“Freedom is never more than one generation away from extinction,” the 40th U.S. President said. “We didn’t pass it to our children in the bloodstream. It must be fought for, protected, and handed on for them to do the same.”
Quoting Reagan is a good way to earn scorn and derision from those on the left wing, but Reagan’s observation about freedom is a little hard to debunk.
Saturday’s nationwide observance was another in a series begun in 1992 to stress “the importance of remembering our fallen heroes, honoring those who serve, and teaching our children about the sacrifices made by veterans and their families to preserve our freedoms,” according to wreathsacrossamerica.org.
Thankfully, that mission has taken a higher-priority position in recent years. Sadly, it took an attack of the magnitude of the terrorist attacks of Sept. 11, 2001, to stimulate that attitude.
All my life, I have been mystified by the naiveté of those who seem to believe that no harm will come to those who merely go about living peaceful lives. History teaches us the precise opposite of that notion.
Predatory, evil characters are hardly few and far between, and they don’t cease and desist when someone politely points out the flaws in their character – or, more importantly, when someone goes to extreme lengths to accommodate their unacceptable actions.
No one knows the horror of war more intimately than those who have participated in it. There is no one with a more staunch anti-war attitude than a veteran of combat.
But the veteran also understands the disconnect between idealistic thinking and hard reality.
Despite high-profile protests which vilified those who were willing to serve their country, we have passed along an understanding of the value of our freedom and the high price it exacts.

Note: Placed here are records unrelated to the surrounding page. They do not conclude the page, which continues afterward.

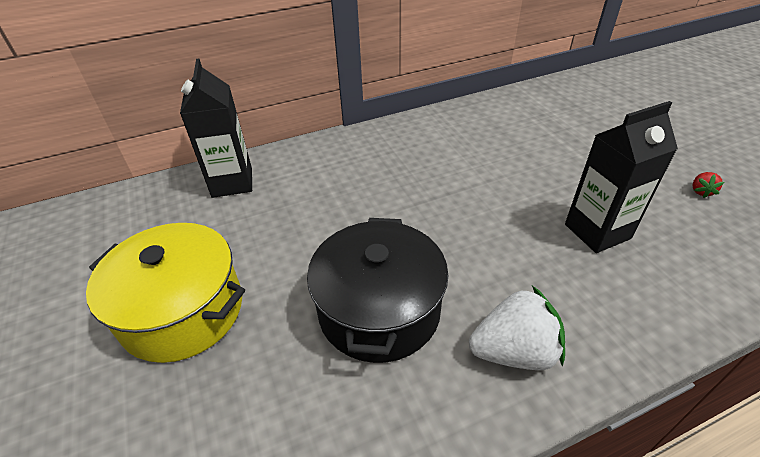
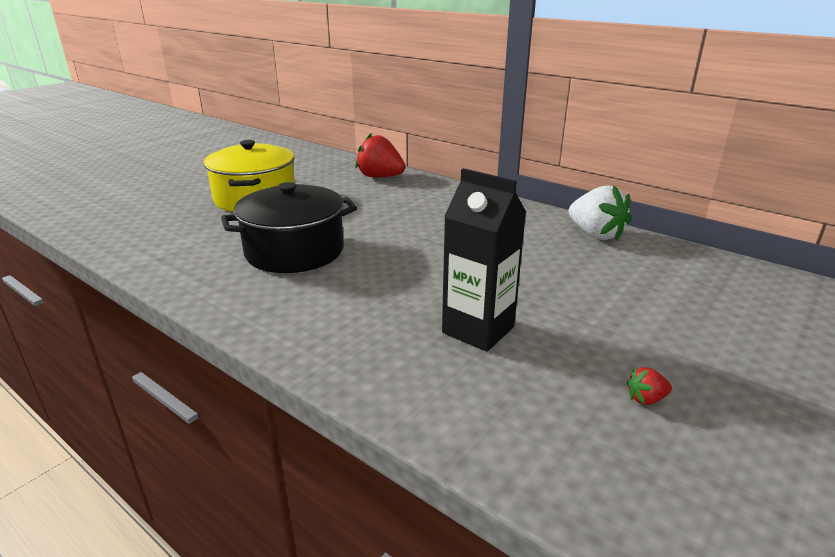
camera: 60 degrees right, 15 degrees down
black carton [180,58,252,198] -> red strawberry [355,133,405,177]
white strawberry [469,286,565,370] -> white strawberry moved to [569,185,631,241]

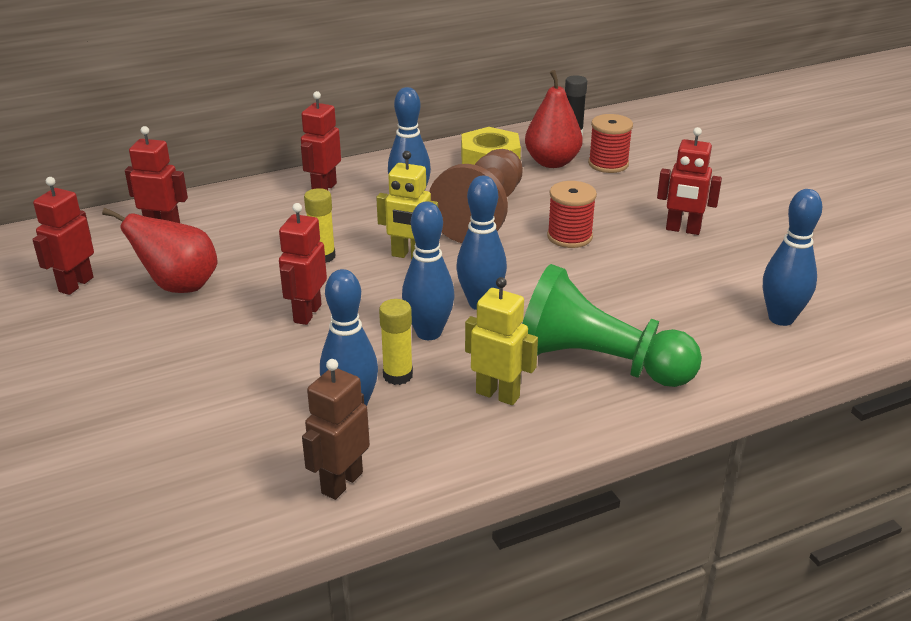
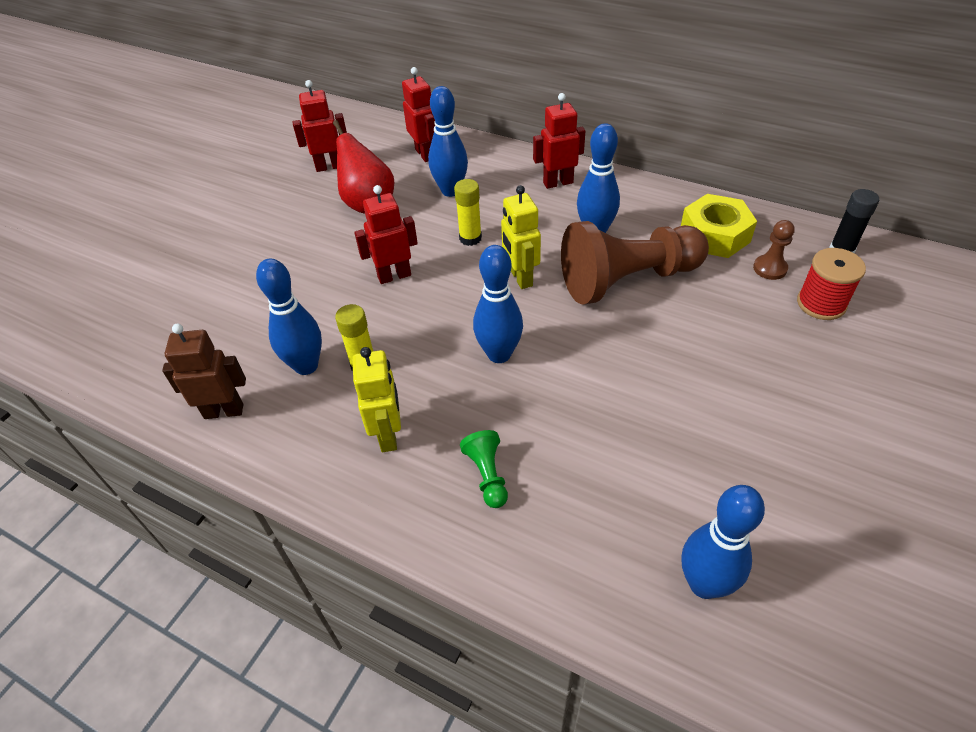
camera: 55 degrees right, 15 degrees up
blue bowling pin [402,202,455,340] -> blue bowling pin moved to [428,86,468,197]
green pawn [522,264,702,387] -> green pawn [460,430,508,508], size x0.42
red pear [525,70,583,168] -> brown pawn [753,220,795,280]
red spool [547,181,597,248] -> none
red robot [657,127,722,235] -> none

During Saturday’s ceremony, the passing of a veteran, Marshall County resident Daniel Graham, a Vietnam veteran, was noted. Graham died after a battle with cancer. His son, Kevin, is memorialized on the Veterans Plaza Wall of Honor, a combat casualty of the war on terror in Afghanistan.
Father and son were typical of hundreds of thousands of Americans who understood the fragility of freedom Ronald Reagan described, and were willing to serve. Recognizing and memorializing them is the least we all can do.